Scottish independence: Almost half of ‘No’ voters have felt ‘personally threatened’ by the ‘Yes’ campaign

Introduction — Sept 18, 2014

Rupert Murdoch (left) and Alex Salmond. Click to enlarge

Rupert Murdoch (left) and Alex Salmond. Click to enlarge

Modern ‘democracy’ serves the New World Order in more ways than one. It creates the semblance of political freedom when there is in fact none. An illusion of choice when there is ultimately little difference between the contenders in any political contest.
Be they Conservative or Labour, Republican or Democrat they are all instructed by the same hidden hierarchy.
The Scottish Nationalists are no different. Although they may seem like an alternative to the New World Order they are anything but.
It’s long been thought that part of the New World Order’s grand plan was to fragment powerful nation states into smaller principalities ruled by trans-national governing bodies. Scottish “independence” is part of that agenda. So it will no longer beholden to Westminster but to EU dictates from Brussels instead.
Being the descendent of Scots who left during the 19th Century Highland Clearances this is of personnel interest to me. All the more so as I now live in Scotland.
I’m certainly no fan of the British Empire; not only were my ancestors evicted from their Highland homes, some ended up interned in South African concentration camps during the Boer War. Nonetheless I have deep misgivings about those campaigning for Scottish Independence, in particular Alex Salmond.
My misgivings are personal. I’m the same age as Salmond, 59, but entirely normal and still enjoy the company of attractive women, most of whom are half my age. In contrast Salmond is married to a woman 17 years his senior. A former senior civil servant, Moira Salmond was formerly Salmond’s boss when he joined the Scottish Office in the 1970s.
You may say that’s his personal life but politicians are elected to serve the public and as such every aspect of their lives should be under scrutiny. They are, or should be, accountable to those they serve and if they don’t like that they shouldn’t be in politics.
Such scrutiny would have prevented those currently leading us from ever attaining power
Why is this important? Well as I said this is personal but I cant help feeling that it may be Moira Salmond who’s calling the shots from behind the scenes. The couple are said to closely guard their private lives but should the Scottish Nationalists win the referendum, Scots might want to look a little more closely at those in Alex Salmond’s background.

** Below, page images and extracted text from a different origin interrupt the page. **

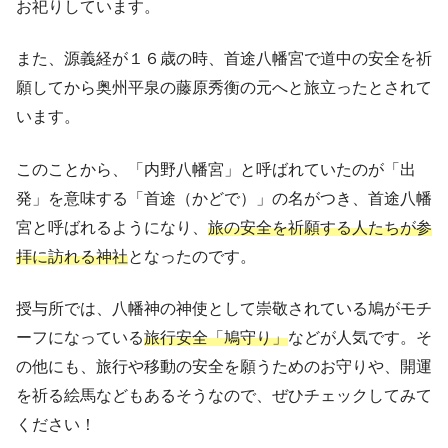
お祀りしています。
また、源義経が１６歳の時、首途八幡宮で道中の安全を祈
願してから奥州平泉の藤原秀衡の元へと旅立ったとされて
います。
このことから、「内野八幡宮」と呼ばれていたのが「出
発」を意味する「首途（かどで）」の名がつき、首途八幡
宮と呼ばれるようになり、
旅の安全を祈願する人たちが参
拝に訪れる神社
となったのです。
授与所では、八幡神の神使として崇敬されている鳩がモチ
ーフになっている
旅行安全「鳩守り」
などが人気です。そ
の他にも、旅行や移動の安全を願うためのお守りや、開運
を祈る絵馬などもあるそうなので、ぜひチェックしてみて
ください！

Scottish independence: Almost half of ‘No’ voters have felt ‘personally threatened’ by the ‘Yes’ campaign

Andrew Grice — The Independent Sept 18, 2014

Almost half the people who intend to vote No in tomorrow’s Scottish referendum have felt “personally threatened” by the Yes campaign, according to a new poll.

The online survey of more than 3,200 Scots by YouGov for BuzzFeed<> will fuel allegations by the Better Together campaign that supporters of independence have intimidated voters.

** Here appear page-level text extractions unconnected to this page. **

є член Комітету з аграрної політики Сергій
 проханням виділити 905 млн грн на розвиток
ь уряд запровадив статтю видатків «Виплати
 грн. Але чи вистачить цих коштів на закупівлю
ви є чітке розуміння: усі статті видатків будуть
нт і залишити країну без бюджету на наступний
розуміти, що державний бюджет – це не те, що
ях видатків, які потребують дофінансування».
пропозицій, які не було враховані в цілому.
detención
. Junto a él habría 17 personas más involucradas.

It found that a strikingly high 46 per cent of No supporters felt personally threatened by the Yes campaign during the referendum, while 50 per cent did not. In contrast, only 24 per cent of Yes supporters felt personally threatened by the No campaign and 72 per cent did not (“don’t knows” excluded).

Almost half of No voters (49 per cent) said they had not always felt able to speak freely about their views on the referendum, while 48 per cent felt they had. Meanwhile, 76 per cent of Yes backers believed they had always felt able to speak freely, and only 21 per cent did not.

Opponents of independence were also more likely to have fallen out with friends, family members, colleagues and other people than were supporters of Scotland leaving the Union.

Some 85 per cent of No voters believed the campaign had made Scottish society more divided, while only 30 per cent of Yes supporters held that view.

Scottish National Party figures have denied the charge of intimidation, saying there has been some exuberance by a tiny minority of campaigners on both sides of the heated referendum debate.